Felix Ngole (pictured), who said he was expressing a traditional Christian view and complained that Sheffield University bosses unfairly stopped him completing a postgraduate degree, hailed a ruling by Court of Appeal judges as “great news” for anyone who cared about free speech.

But university bosses took a different view and said Mr Ngole had won on only one aspect of the case which was “to do with early procedural processes”.

They said they would be considering their response to the ruling.

Mr Ngole, 40, who works as a carer, said his human right to free speech was breached when he was thrown out. University bosses disagreed.

They said he had been studying for a professional qualification and his fitness to practise had to be considered.

A judge ruled against Mr Ngole after a High Court trial in London in 2017.

But three Court of Appeal judges on Wednesday overturned that decision.

Lord Justice Irwin, Lord Justice Haddon-Cave and Sir Jack Beatson say university bosses should reconsider the case.

“This is great news, not only for me and my family, but for everyone who cares about freedom of speech, especially for those working in or studying for caring professions,” said Mr Ngole.

“As Christians we are called to serve others and to care for everyone, yet publicly and privately we must also be free to express our beliefs and what the Bible says without fear of losing our livelihoods.”

A Sheffield University spokeswoman said: “The University of Sheffield supports the rights of students to hold and debate a wide range of views and beliefs.

“However, for students studying on courses that lead to professional registration, we have a responsibility to look at how any concerns raised could impact a student’s fitness to practise.”

She added “The court dismissed the majority of the appeal submitted by the applicant and has only upheld one aspect to do with early procedural processes.

“The university will be considering its response to the judgment.”

Mr Ngole posted comments in 2015 when taking part in a debate on a Facebook page about Kim Davis, a state official in the US state of Kentucky, who refused to register same-sex marriages, judges heard

He said Mrs Davis’s position was based on the “Biblical view of same-sex marriage as a sin”, said he was making a “genuine contribution” to an important public debate, and he was “entitled to express his religious views”.

Appeal judges said the university’s disciplinary proceedings were flawed.

They said university bosses adopted an untenable position – thinking that any expression of disapproval of same-sex relations, however “mildly expressed”, on a public social media platform was a breach of profession guidelines.

Judges said a university fitness to practise committee should stage another hearing and reconsider Mr Ngole’s case.

Mr Ngole had been backed by the Christian Legal Centre, an organisation which supports Christians embroiled in litigation.

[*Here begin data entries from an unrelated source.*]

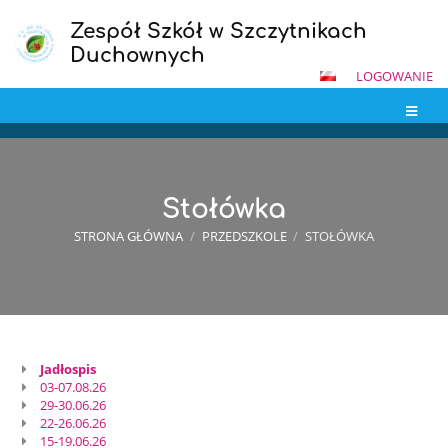
Zespół Szkół w Szczytnikach
Duchownych
LOGOWANIE
Stołówka
STRONA GŁÓWNA
/
PRZEDSZKOLE
/
STOŁÓWKA
Jadłospis
Stołówka
03-07.08.26
29-30.06.26
22-26.06.26
15-19.06.26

“This is the first Court of Appeal judgment regarding freedom of expression of Biblical views which sets limits on the rights of professional regulators to limit free speech on social media,” said a spokesman for the centre.

“The judgment will be an authoritative statement of the law which is likely to be relied upon in hundreds of current and future cases.”

Chief executive Andrea Williams added: “Christians and others now know that it is their legal right to express Biblical views on social media or elsewhere without fear for their professional careers.”